Return the data below exactly, please, but drop the pictures.

──────────

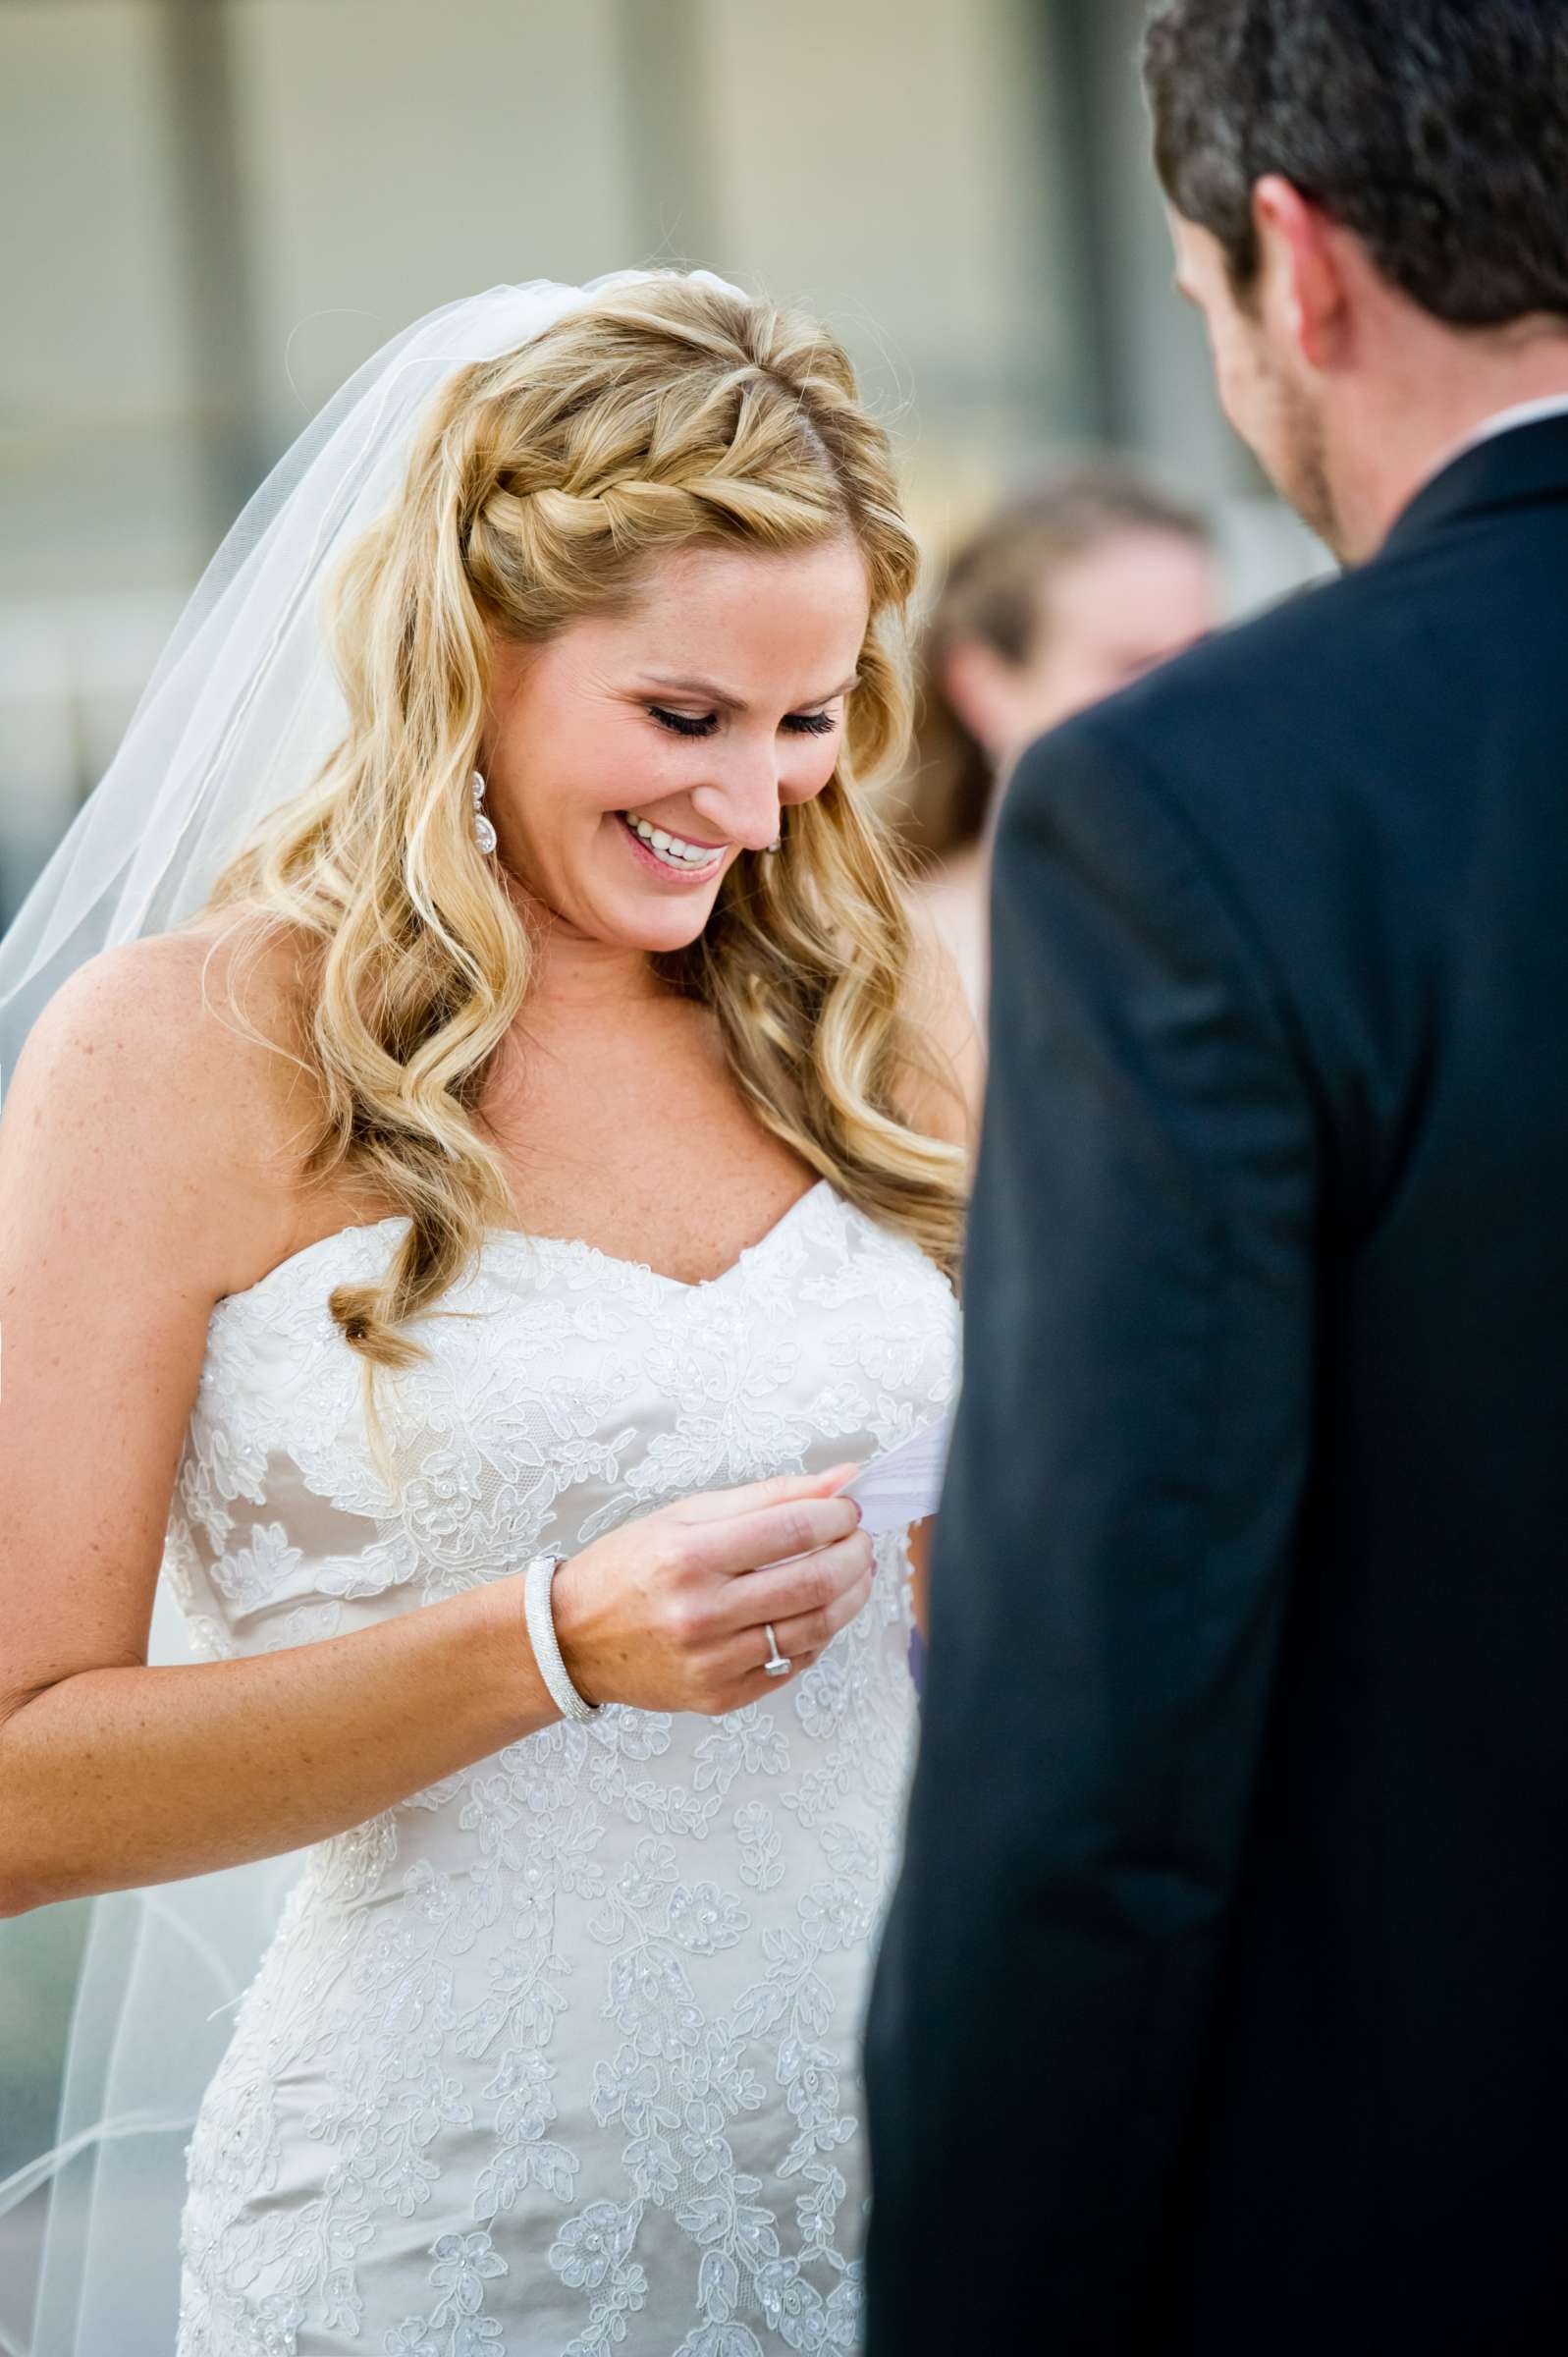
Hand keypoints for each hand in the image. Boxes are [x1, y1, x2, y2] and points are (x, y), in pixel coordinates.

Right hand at [546, 1463, 873, 1716]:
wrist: (572, 1638)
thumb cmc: (629, 1567)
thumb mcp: (687, 1514)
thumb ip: (768, 1496)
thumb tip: (840, 1480)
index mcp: (690, 1555)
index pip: (792, 1528)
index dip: (837, 1515)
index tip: (849, 1509)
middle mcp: (701, 1612)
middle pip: (813, 1582)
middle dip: (854, 1554)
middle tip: (859, 1540)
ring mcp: (712, 1662)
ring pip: (813, 1629)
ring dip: (849, 1597)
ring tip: (852, 1574)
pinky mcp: (720, 1698)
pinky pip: (792, 1666)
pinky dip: (818, 1636)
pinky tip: (815, 1613)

──────────

* _SOLVED PROBLEM_:
Hand keypoints for each hand in the image. Boxes are [x1, y1, x2, y2] and points are (x, y), in pixel coordinates.

Right hand at [546, 1463, 873, 1716]:
wrist: (572, 1638)
thumb cmc: (629, 1567)
thumb mcp: (687, 1514)
thumb ip: (768, 1496)
thumb tip: (840, 1480)
index mcp: (690, 1555)
index pip: (792, 1528)
index dip: (837, 1515)
index tip: (849, 1509)
middle mcp: (701, 1612)
middle pip: (813, 1582)
middle dip: (854, 1554)
middle tip: (859, 1540)
ring mcp: (712, 1662)
ring pip: (813, 1629)
ring dip: (849, 1597)
ring tip: (852, 1574)
pinky mcp: (720, 1698)
pinky pip: (792, 1666)
pinky dip: (818, 1636)
pinky tip: (815, 1613)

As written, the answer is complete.